+++ Working data +++

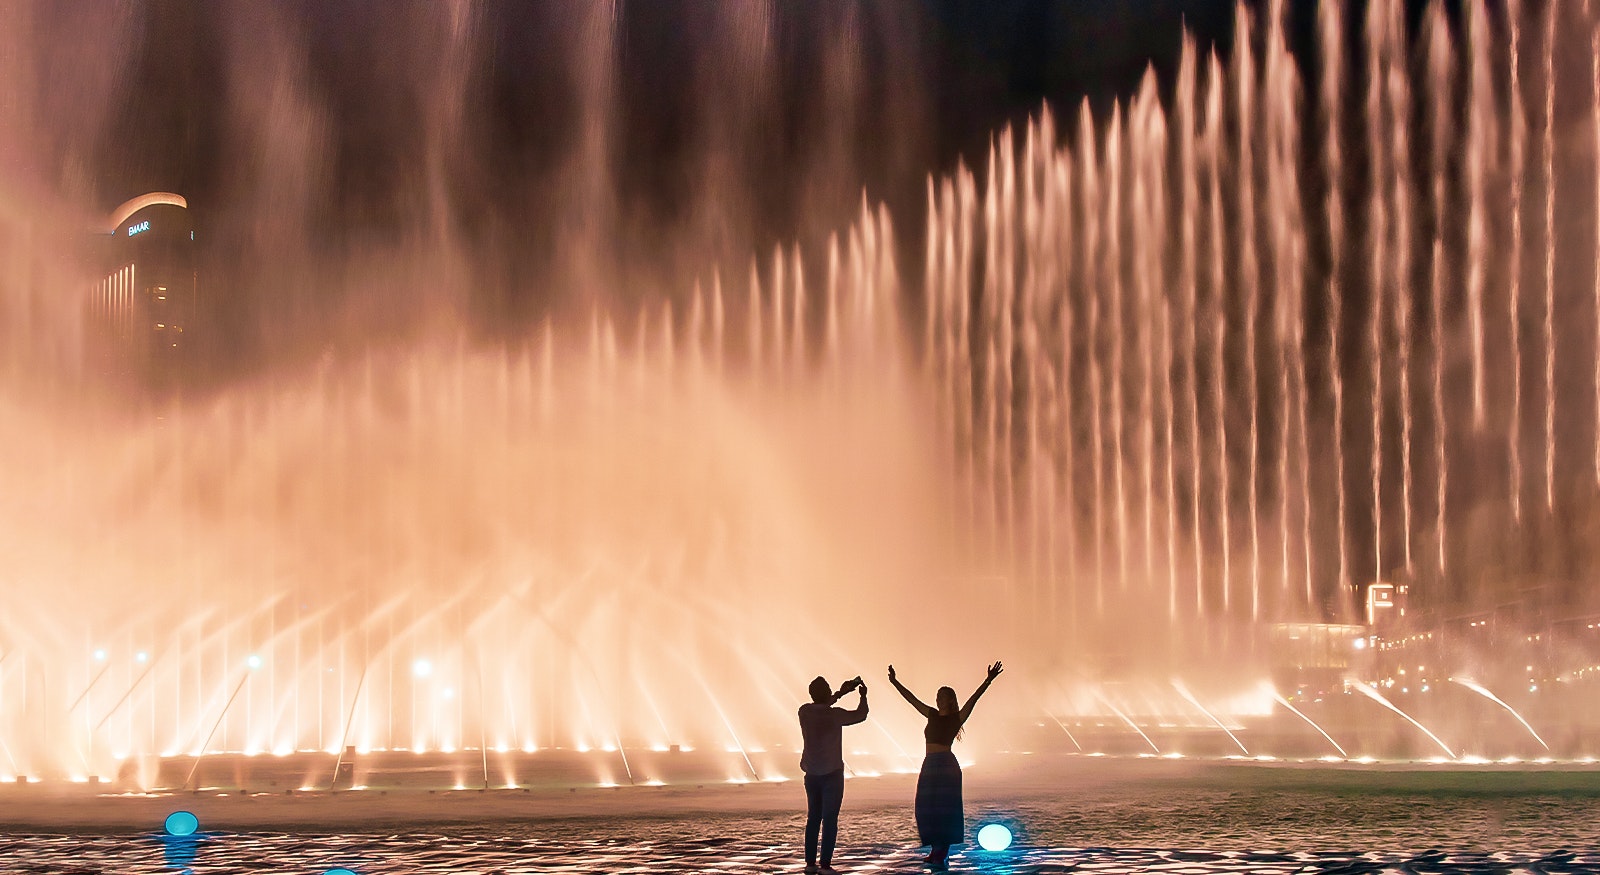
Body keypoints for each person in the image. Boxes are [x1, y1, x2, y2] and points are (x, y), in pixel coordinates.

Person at [887, 661, 1003, 871]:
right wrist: (895, 682)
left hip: (946, 765)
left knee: (945, 809)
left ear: (950, 700)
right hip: (929, 764)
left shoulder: (957, 718)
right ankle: (935, 848)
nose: (938, 699)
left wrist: (988, 680)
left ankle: (941, 852)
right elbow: (912, 700)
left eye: (942, 696)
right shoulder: (931, 714)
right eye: (937, 696)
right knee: (926, 807)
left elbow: (974, 699)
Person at [798, 674, 869, 875]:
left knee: (813, 818)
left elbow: (822, 705)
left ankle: (810, 864)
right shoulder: (835, 715)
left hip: (811, 775)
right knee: (830, 819)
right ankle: (826, 866)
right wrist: (862, 696)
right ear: (827, 692)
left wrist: (841, 692)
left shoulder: (804, 712)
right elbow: (861, 714)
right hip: (832, 775)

+++

Exercise prompt: Please retype the whole of the data precisely, omitting pictures.

Exercise answer:
Body keypoints for each person in the image. Boxes are [x1, y1, x2, y2] and points are (x, y), in pixel coordinates.

Person at [887, 661, 1003, 871]:
right wrist: (895, 682)
left hip: (946, 765)
left knee: (945, 809)
left ear: (950, 700)
right hip: (929, 764)
left shoulder: (957, 718)
right ankle: (935, 848)
nose: (938, 699)
left wrist: (988, 680)
left ankle: (941, 852)
right elbow: (912, 700)
left eye: (942, 696)
right shoulder: (931, 714)
right eye: (937, 696)
right knee: (926, 807)
left elbow: (974, 699)
Person at [798, 674, 869, 875]:
left knee: (813, 818)
left elbow: (822, 705)
left ankle: (810, 864)
right shoulder: (835, 715)
left hip: (811, 775)
right knee: (830, 819)
right ankle: (826, 866)
right wrist: (862, 696)
right ear: (827, 692)
left wrist: (841, 692)
left shoulder: (804, 712)
right elbow: (861, 714)
right hip: (832, 775)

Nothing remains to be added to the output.